2:215 Nasıl yardım edeceklerini soruyorlar sana. De ki, "Para ve mal yardımlarınızı ana-babaya, yakınlara, öksüzlere, yoksullara ve yolda kalmışlara yapmalısınız." İşlediğiniz her iyiliği Allah bilir.
2:216 Sevmediğiniz halde savaş size zorunlu kılındı. Sevmediğiniz bir şey sizin için iyi ve sevdiğiniz bir şey de sizin için kötü olabilir. Siz bilmeseniz de Allah bilir.
2:217 Sana, Kutsal Ayda savaşmak konusunu da soruyorlar. De ki: "Onda savaş büyük bir günahtır.
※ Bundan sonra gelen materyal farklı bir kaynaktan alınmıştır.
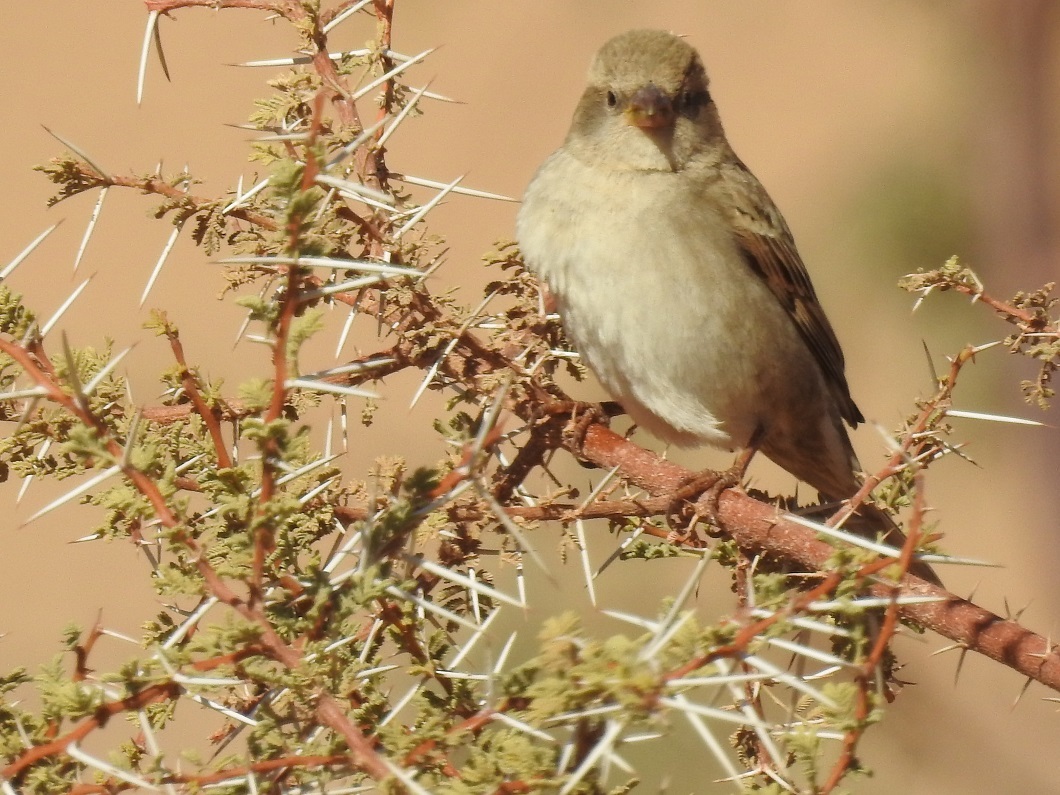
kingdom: Animalia
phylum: Chordata
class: Aves
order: Passeriformes
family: Passeridae
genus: Passer
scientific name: Passer domesticus
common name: House sparrow
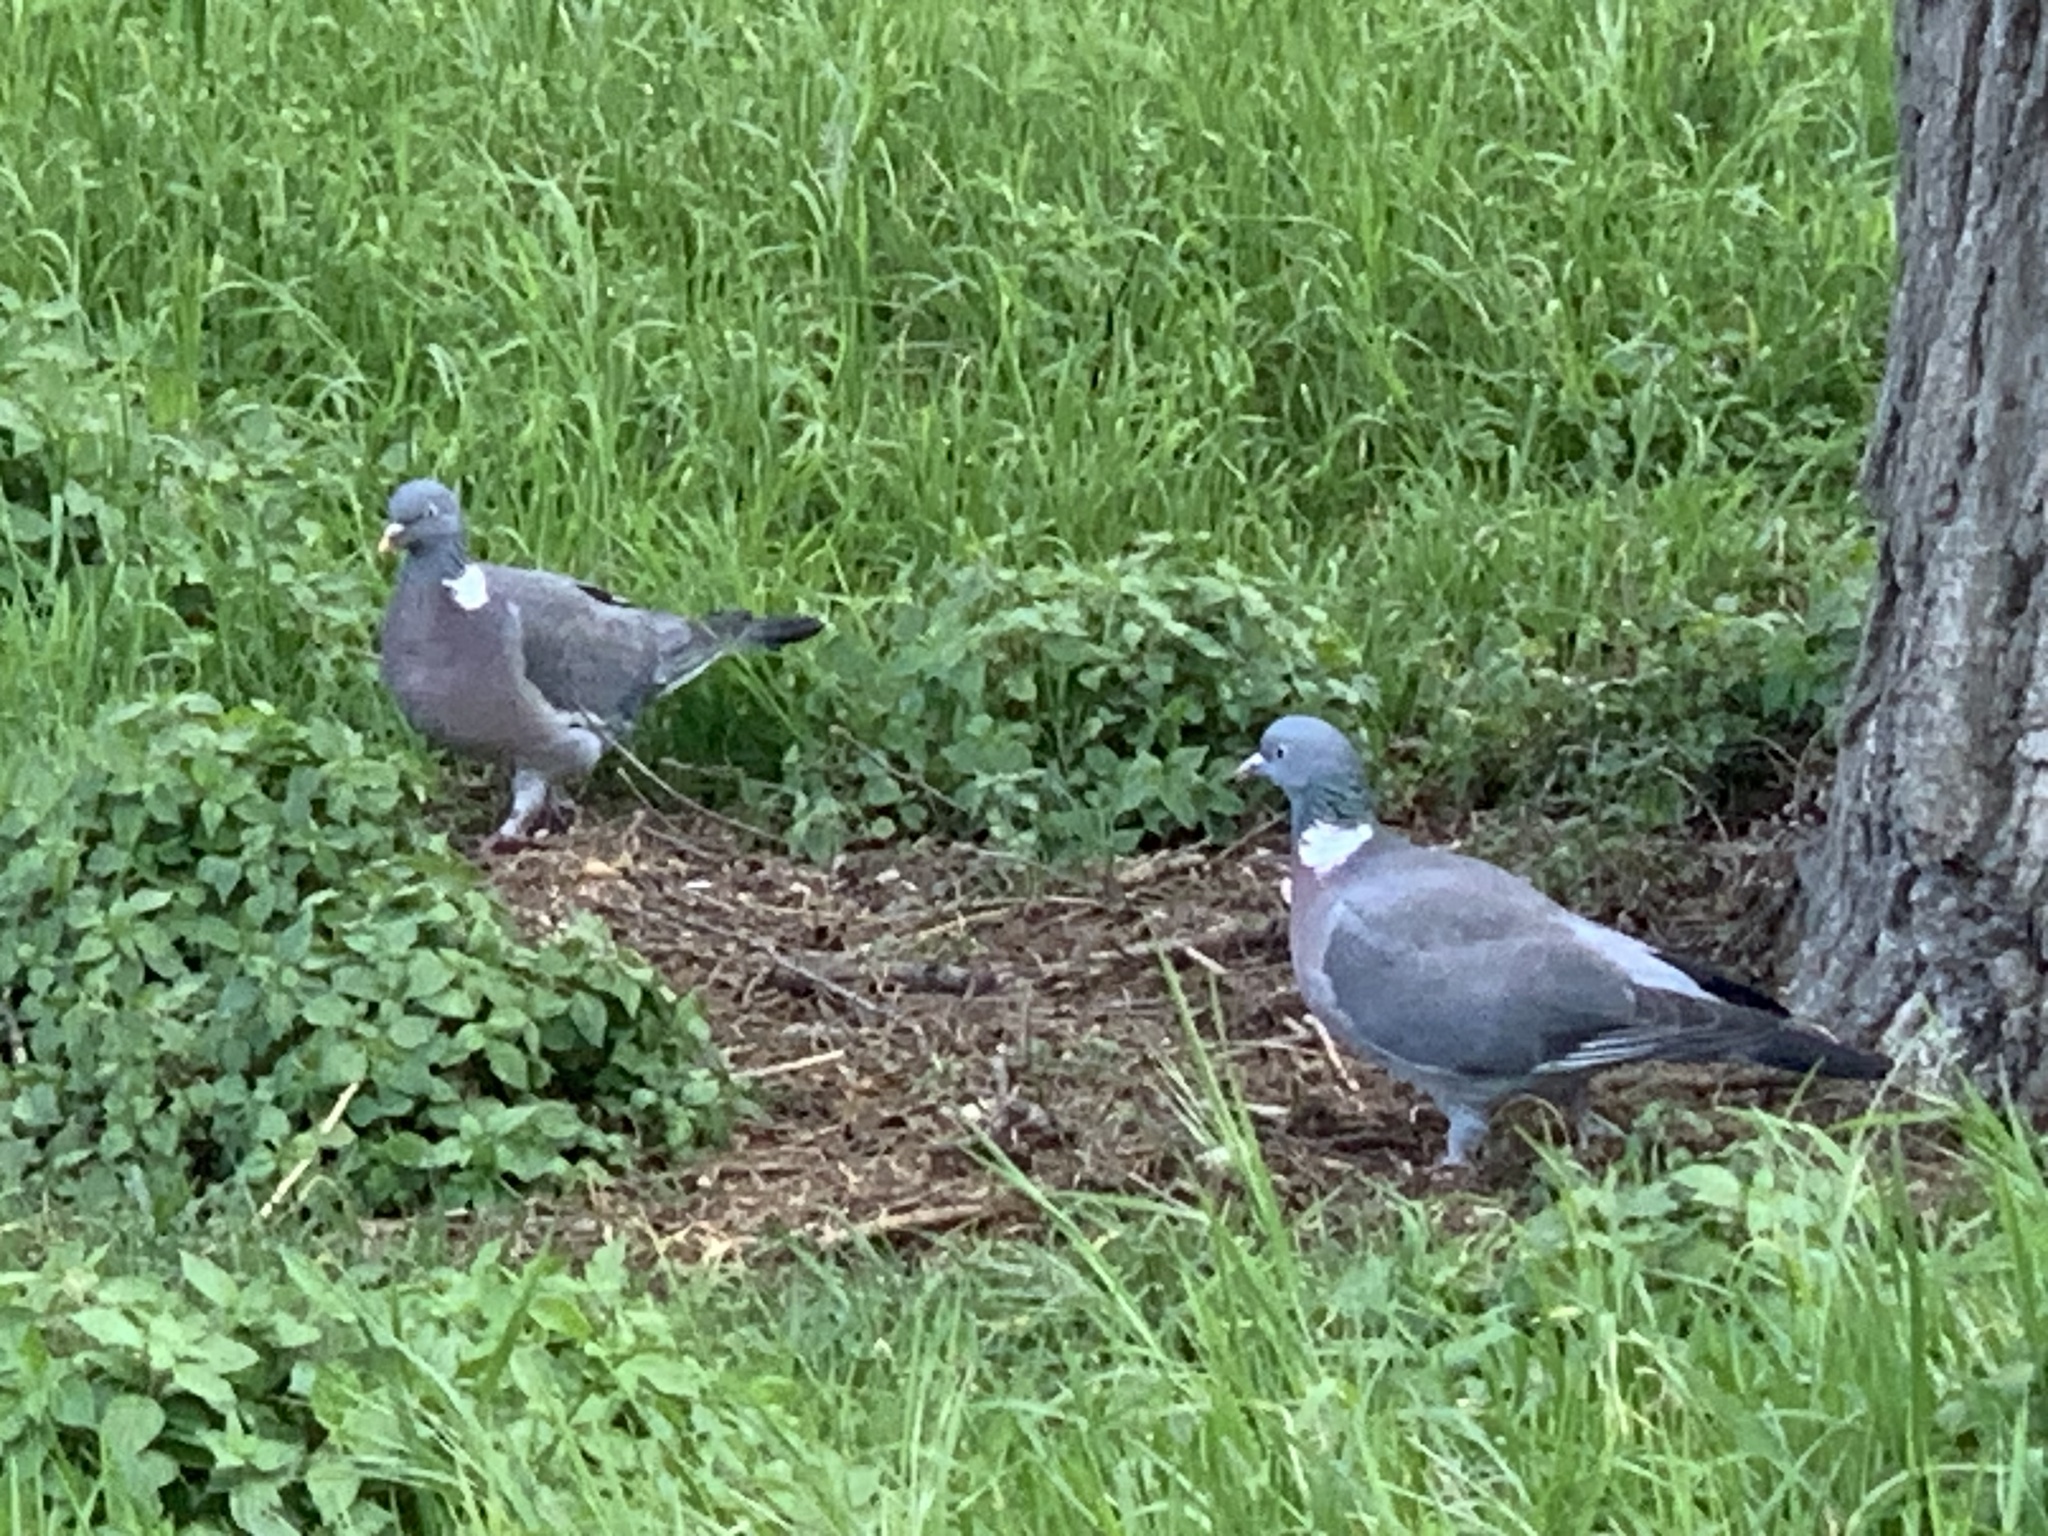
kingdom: Animalia
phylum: Chordata
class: Aves
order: Columbiformes
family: Columbidae
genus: Columba
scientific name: Columba palumbus
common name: Common wood pigeon
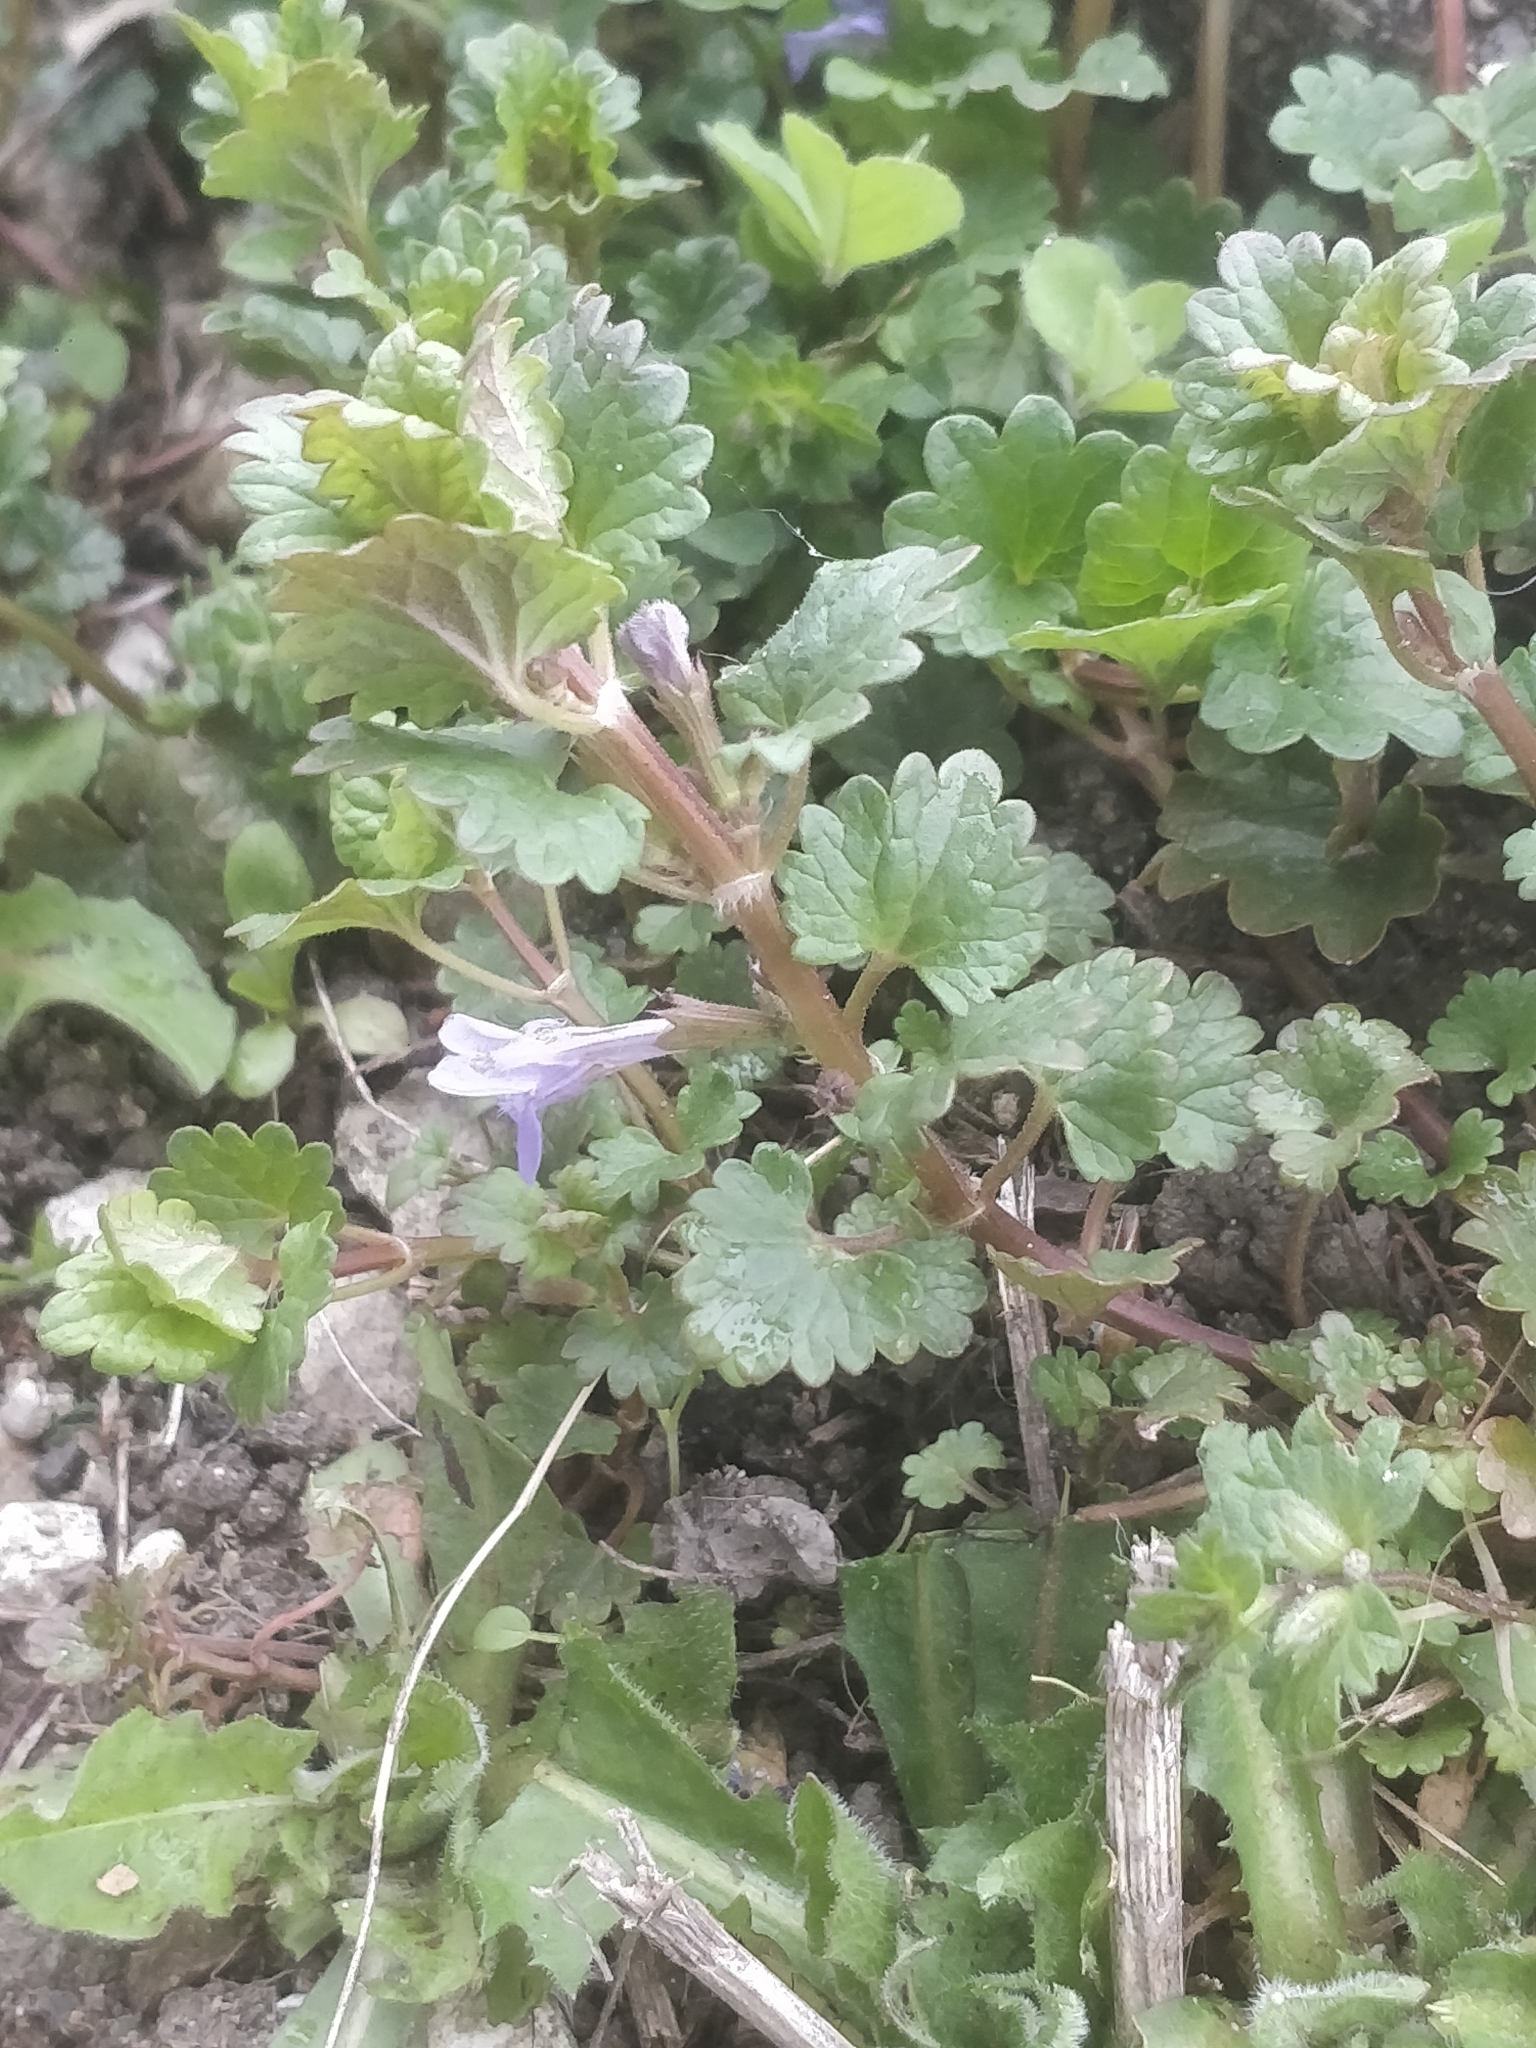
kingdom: Plantae
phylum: Tracheophyta
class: Magnoliopsida
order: Lamiales
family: Lamiaceae
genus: Glechoma
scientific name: Glechoma hederacea
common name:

Fakat Allah'ın yolundan çevirmek, O'na ve Kutsal Mescid'e nankörlük etmek ve halkını oradan çıkarmak Allah yanında daha büyük bir günahtır. Çünkü baskı ve zulüm, öldürmekten daha büyük bir suçtur." Güçleri yetse sizi dininizden döndürünceye kadar sizinle savaşırlar. Sizden kim dininden döner ve inkarcı olarak ölürse, tüm yaptıkları dünyada ve ahirette boşa çıkar. Onlar ateş halkıdır ve orada sürekli kalıcıdır.
2:218 İnananlar, Allah yolunda göç edenler ve çaba harcayanlar Allah'ın rahmetini umar. Allah Bağışlayandır, Rahimdir.
2:219 Sana sarhoş edicilerden ve kumardan sorarlar: "O ikisinde büyük bir günah ve insanlar için yararlar var; ancak günahları yararlarından daha büyüktür," de. Ayrıca, sadaka olarak neyi vereceklerini senden sorarlar: " Artanı" de. Allah ayetlerini işte böyle açıklıyor ki düşünesiniz…
2:220 Bu dünya ve ahiret hakkında... Sana bir de öksüzler hakkında sorarlar: De ki, "Onları erdemli kişiler olarak yetiştirmeniz en büyük iyiliktir. Mallarını mallarınıza katarsanız aile bireyiniz olurlar." Allah bozanı düzeltenden ayırt etmesini bilir. Allah dileseydi sizi zora sokardı. Allah Güçlüdür, Bilgedir.